Mother Nature has a habit of reminding us every now and then of her power.
People were stranded at home yesterday after fords rose and cut off driveways.
Floodwaters and slips blocked roads and highways. Schools and businesses closed.
And wastewater systems became overloaded.
Napier's wastewater system occasionally overloads, in heavy rain.
This week's rainfall was enough for the system to overload and for the council to make a plea for city residents to only release wastewater when they have to.
That means only bath or flush the toilet when you have to, and keep your showers short until Friday.
Hawke's Bay Civil Defence's group controller, Ian Macdonald, says the bad weather was a "two-to-three-year event".
Remember the 100-year-old floods a decade or so ago?

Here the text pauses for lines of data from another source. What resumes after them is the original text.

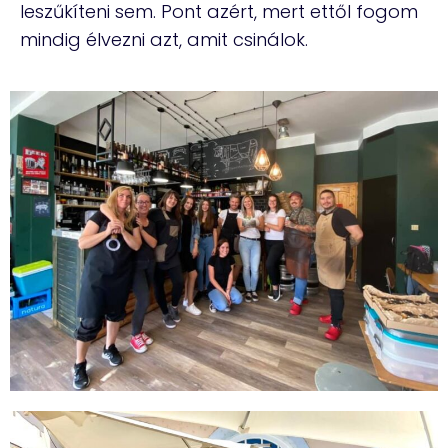
leszűkíteni sem. Pont azért, mert ettől fogom
mindig élvezni azt, amit csinálok.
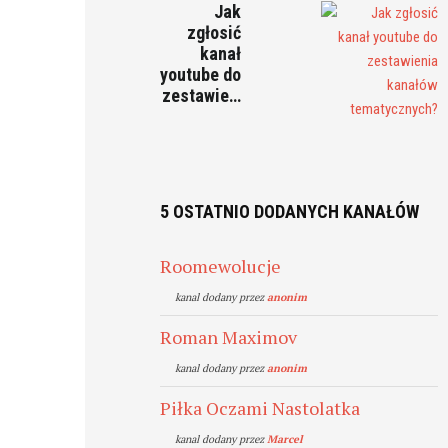
Jak
zgłosić
kanał
youtube do
zestawie…
5 OSTATNIO DODANYCH KANAŁÓW
Roomewolucje
kanal dodany przez
anonim
Roman Maximov
kanal dodany przez
anonim
Piłka Oczami Nastolatka
kanal dodany przez
Marcel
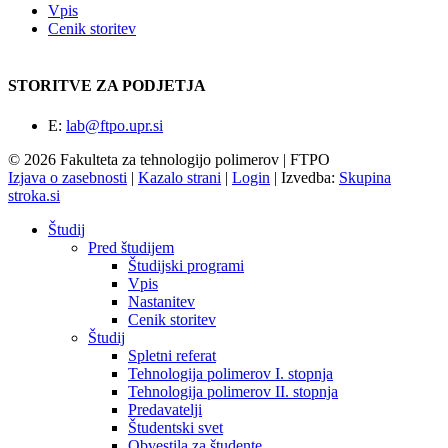
Vpis
Cenik storitev
STORITVE ZA PODJETJA
E:
lab@ftpo.upr.si
© 2026 Fakulteta za tehnologijo polimerov | FTPO
Izjava o zasebnosti
|
Kazalo strani
|
Login
|
Izvedba:
Skupina
stroka.si
Študij
Pred študijem
Študijski programi
Vpis
Nastanitev
Cenik storitev
Študij
Spletni referat
Tehnologija polimerov I. stopnja
Tehnologija polimerov II. stopnja
Predavatelji
Študentski svet
Obvestila za študente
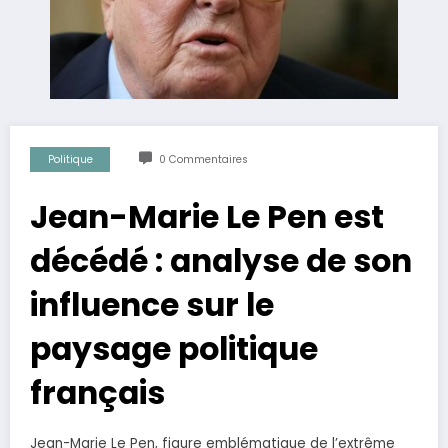
Politique
0 Commentaires
Jean-Marie Le Pen est
décédé : analyse de son
influence sur le
paysage politique
français
Jean-Marie Le Pen, figure emblématique de l’extrême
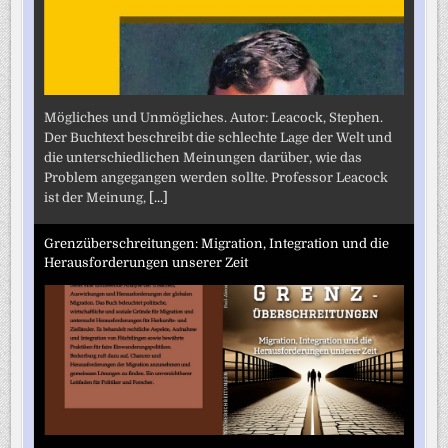
Mögliches und Unmögliches. Autor: Leacock, Stephen.
Der Buchtext beschreibt die schlechte Lage der Welt und
die unterschiedlichen Meinungen darüber, wie das
Problem angegangen werden sollte. Professor Leacock
ist der Meinung,
[...]
Grenzüberschreitungen: Migration, Integration und die
Herausforderungen unserer Zeit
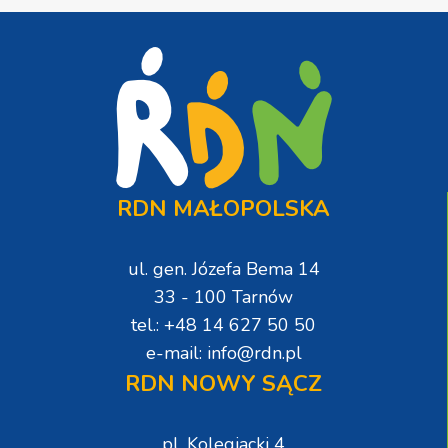
RDN MAŁOPOLSKA
ul. gen. Józefa Bema 14
33 - 100 Tarnów
tel.: +48 14 627 50 50
e-mail: info@rdn.pl
RDN NOWY SĄCZ
pl. Kolegiacki 4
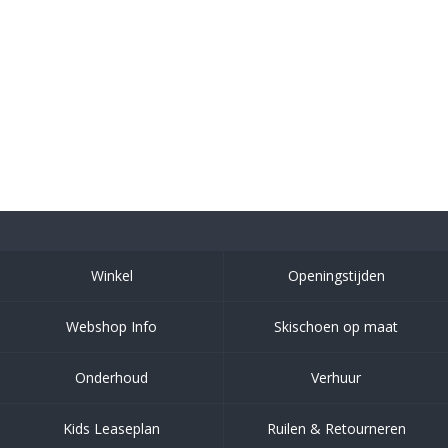
Winkel
Openingstijden
Webshop Info
Skischoen op maat
Onderhoud
Verhuur
Kids Leaseplan
Ruilen & Retourneren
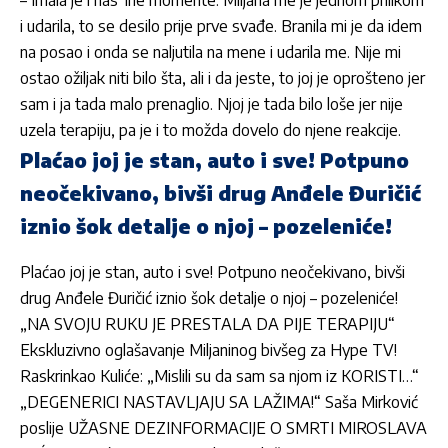
– Imala je i nas*lne momente.
Miljana
me je jednom prilikom
i udarila, to se desilo prije prve svađe. Branila mi je da idem
na posao i onda se naljutila na mene i udarila me. Nije mi
ostao ožiljak niti bilo šta, ali i da jeste, to joj je oprošteno jer
sam i ja tada malo prenaglio. Njoj je tada bilo loše jer nije
uzela terapiju, pa je i to možda dovelo do njene reakcije.
Plaćao joj je stan, auto i sve! Potpuno
neočekivano, bivši drug Anđele Đuričić
iznio šok detalje o njoj – pozeleniće!
Plaćao joj je stan, auto i sve! Potpuno neočekivano, bivši
drug Anđele Đuričić iznio šok detalje o njoj – pozeleniće!
„NA SVOJU RUKU JE PRESTALA DA PIJE TERAPIJU“
Ekskluzivno oglašavanje Miljaninog bivšeg za Hype TV!
Raskrinkao Kuliće: „Mislili su da sam sa njom iz KORISTI…“
„DEGENERICI NASTAVLJAJU SA LAŽIMA!“ Saša Mirković
poslije UŽASNE DEZINFORMACIJE O SMRTI MIROSLAVA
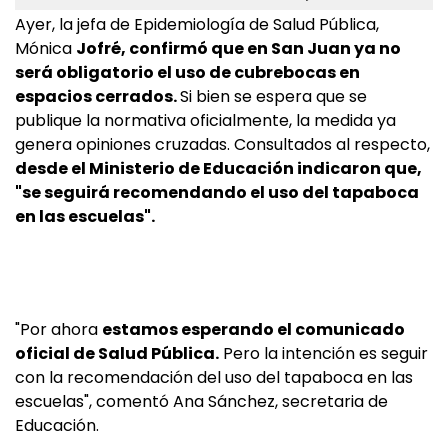
Ayer, la jefa de Epidemiología de Salud Pública,
Mónica
Jofré, confirmó que en San Juan ya no
será obligatorio el uso de cubrebocas en
espacios cerrados.
Si bien se espera que se
publique la normativa oficialmente, la medida ya
genera opiniones cruzadas. Consultados al respecto,
desde el Ministerio de Educación indicaron que,
"se seguirá recomendando el uso del tapaboca
en las escuelas".
"Por ahora
estamos esperando el comunicado
oficial de Salud Pública.
Pero la intención es seguir
con la recomendación del uso del tapaboca en las
escuelas", comentó Ana Sánchez, secretaria de
Educación.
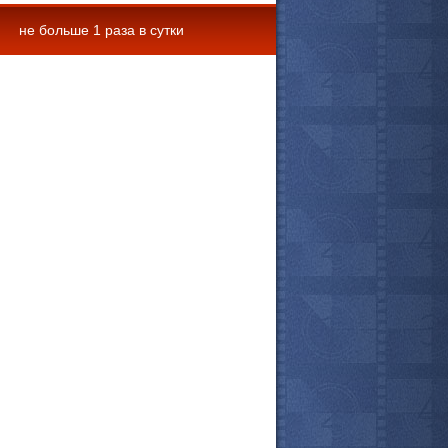
не больше 1 раза в сутки
 комментарии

We had two in close proximity.
So for the Napier system to creak after this week's rainfall, will concern the town's council and wastewater experts.
What happens in Napier isn't unusual.
Around New Zealand, town stormwater and sewerage systems sometimes mix together in heavy rainfall, and you get a diluted, disgusting sewage soup going into waterways and harbours via stormwater systems.
That's because our stormwater and sewerage systems are old, and expensive to fix. In some towns around our clean green country, stormwater goes straight into sewerage systems. Band aids don't work - eventually they bust. And at some point councils have to find the money to sort out holding tanks, or pipes, or treatment systems.
I lived in Whangarei when that town's sewerage and water treatment system was so broken, the district council had consent from the regional council to dump over 20,000cu m of sewage into the local harbour.
To its credit, Whangarei fixed the problem in response to an uprising from the locals, one of whom was so incensed he dumped a bucket of raw sewage in the council foyer.
Napier has a monitoring system that allows it to make a plea like it did yesterday - help us out before we have a spill.
And there are plans already in train to upgrade the stormwater and sewerage systems, so that Ahuriri is a pristine treasure.
Let's just hope there are no "once in a 100 years" floods.